Investors should brace themselves for fireworks surrounding 7-Eleven’s latest acquisition going by the scathing statements of the United States Federal Trade Commission (FTC).
On Friday, shares of Marathon Petroleum (MPC.NYSE), the parent company of 7-Eleven, gave up earlier gains and traded lower after high profile members of the United States Federal Trade Commission raised concerns about the acquisition shortly after the company had announced the completion of a $21bn deal to acquire Speedway stores.
The deal would see Texas-based 7-Eleven add over 3,800 gas and convenience stores to its portfolio. This would bring the total number of convenience stores in North America to almost 14,000, giving 7-Eleven a dominant position in 47 out of the top 50 urban markets
The transaction was the crescendo of years of pressure from activist investors on the management of Marathon Petroleum Corp., to implement sweeping changes and reposition the company for better financial performance.
One activist investor, Elliott Management Corp., had pushed for the company (Marathon) to break itself into three separate businesses: refining, retail, and pipelines to rejuvenate its lagging business model. Before that, ValueAct Capital, a hedge fund with considerable investment in 7-Eleven hinted that Marathon Petroleum Corp. could be worth more than twice its current market value if the company restructured itself to focus on convenience stores or it divests 7-Eleven.

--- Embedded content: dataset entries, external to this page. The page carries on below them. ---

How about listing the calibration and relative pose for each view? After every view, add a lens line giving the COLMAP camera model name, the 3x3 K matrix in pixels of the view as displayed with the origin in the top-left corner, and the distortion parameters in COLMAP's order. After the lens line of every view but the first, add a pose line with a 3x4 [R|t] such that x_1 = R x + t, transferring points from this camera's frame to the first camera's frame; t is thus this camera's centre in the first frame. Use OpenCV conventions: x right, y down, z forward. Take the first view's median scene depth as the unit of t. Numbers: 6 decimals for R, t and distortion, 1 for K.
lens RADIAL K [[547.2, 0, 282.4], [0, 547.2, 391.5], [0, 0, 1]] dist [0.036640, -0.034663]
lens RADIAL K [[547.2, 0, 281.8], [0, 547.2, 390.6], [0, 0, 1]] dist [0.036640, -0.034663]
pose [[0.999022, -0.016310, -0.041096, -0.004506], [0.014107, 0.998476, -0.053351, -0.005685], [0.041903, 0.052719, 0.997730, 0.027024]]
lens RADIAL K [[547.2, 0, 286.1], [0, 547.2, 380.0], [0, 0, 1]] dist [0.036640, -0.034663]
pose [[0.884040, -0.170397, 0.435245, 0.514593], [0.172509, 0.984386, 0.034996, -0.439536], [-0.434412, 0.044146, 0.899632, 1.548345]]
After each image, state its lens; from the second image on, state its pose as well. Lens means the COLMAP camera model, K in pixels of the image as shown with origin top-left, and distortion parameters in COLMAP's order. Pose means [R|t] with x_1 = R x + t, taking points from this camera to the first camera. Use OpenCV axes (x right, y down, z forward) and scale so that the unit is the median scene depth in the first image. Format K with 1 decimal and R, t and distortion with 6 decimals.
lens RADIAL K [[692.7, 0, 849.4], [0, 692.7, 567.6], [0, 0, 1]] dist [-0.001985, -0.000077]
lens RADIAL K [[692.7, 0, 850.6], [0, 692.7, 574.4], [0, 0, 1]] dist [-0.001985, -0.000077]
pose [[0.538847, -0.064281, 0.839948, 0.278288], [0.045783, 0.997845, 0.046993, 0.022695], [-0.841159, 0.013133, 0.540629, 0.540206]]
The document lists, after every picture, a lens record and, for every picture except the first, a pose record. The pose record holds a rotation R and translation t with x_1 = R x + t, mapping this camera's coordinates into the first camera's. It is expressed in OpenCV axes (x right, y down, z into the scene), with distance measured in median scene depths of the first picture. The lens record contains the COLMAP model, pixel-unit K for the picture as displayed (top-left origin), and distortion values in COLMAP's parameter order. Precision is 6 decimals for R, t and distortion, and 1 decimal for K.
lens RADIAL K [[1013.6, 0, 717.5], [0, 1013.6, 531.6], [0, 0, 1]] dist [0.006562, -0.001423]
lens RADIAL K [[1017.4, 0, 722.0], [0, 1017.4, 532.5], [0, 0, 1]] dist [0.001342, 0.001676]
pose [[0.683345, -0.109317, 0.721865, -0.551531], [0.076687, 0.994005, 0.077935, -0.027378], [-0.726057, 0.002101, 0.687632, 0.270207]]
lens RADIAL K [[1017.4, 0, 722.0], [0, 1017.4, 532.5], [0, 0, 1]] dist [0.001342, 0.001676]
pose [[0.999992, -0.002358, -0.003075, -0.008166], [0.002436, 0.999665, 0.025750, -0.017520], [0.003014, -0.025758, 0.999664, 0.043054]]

However, it seems hopes of achieving the much-needed restructuring to a more profitable company has been met with a brick wall. The FTC stated that there is every reason to believe that the deal between 7-Eleven and Speedway violates antitrust laws, thus blowing open the lid on the brewing dispute between the agency and the companies involved.
According to the FTC, the deal raised concerns of “market monopolies or near-monopolies that posed significant competitive concerns in hundreds of local retail gasoline and diesel fuel markets across the country.”
Acting Chairwoman of the commission, Rebecca Kelly Slaughter and commissioner Rohit Chopra, disclosed that the commission was extremely troubled by the deal given the decision to close under these circumstances which the commission found to be highly unusual
Both agents in a statement made available to journalists stated, “The parties have closed their transaction at their own risk. The Commission will continue to investigate to determine an appropriate path forward”. The officials reiterated that the commission intended to proceed with its investigation into the acquisition even after the company had announced the completion of the deal.
In a swift reaction, 7-Eleven and Marathon Petroleum Corp., both accused the commission of rescinding its earlier decision and foot-dragging on the issue despite the solutions proposed by the 7-Eleven.
7-Eleven and Marathon in separate statements said they were legally allowed to consummate the deal following an agreement with the commission which allowed them to complete the transaction on Friday (May 14th), if the agency didn’t move to stop it. Such arrangements (referred to as timing agreements) are the norm in merger investigations conducted by the government.
In its press release, 7-Eleven questioned the legal basis of the commission’s delay at reaching a decision towards the acquisition after both dealing companies had agreed to multiple extensions of the timing agreement this year.
During the waiting period from these extensions, 7-Eleven stated that it negotiated a settlement with the FTC to divest 293 stores to buyers vetted and approved by the commission, as a compromise to allay the agency’s antitrust concerns. However, to their chagrin, officials of the commission on May 11, stated they needed more time to review the divestiture settlement.
7-Eleven’s acquisition of Speedway convenience and gas stores is subject to approval by a majority vote from the agency’s commissioners. The agency is currently split with 2 votes apiece between Republicans and Democrats who have both stated their reservations towards the deal, despite being at loggerheads on some issues.
Based in Irving, Texas, 7‑Eleven Inc. is an international chain of convenience stores that operates in about 77,000 stores spread across 16 countries. Industry watchers would be keenly watching out for the FTC ‘s verdict.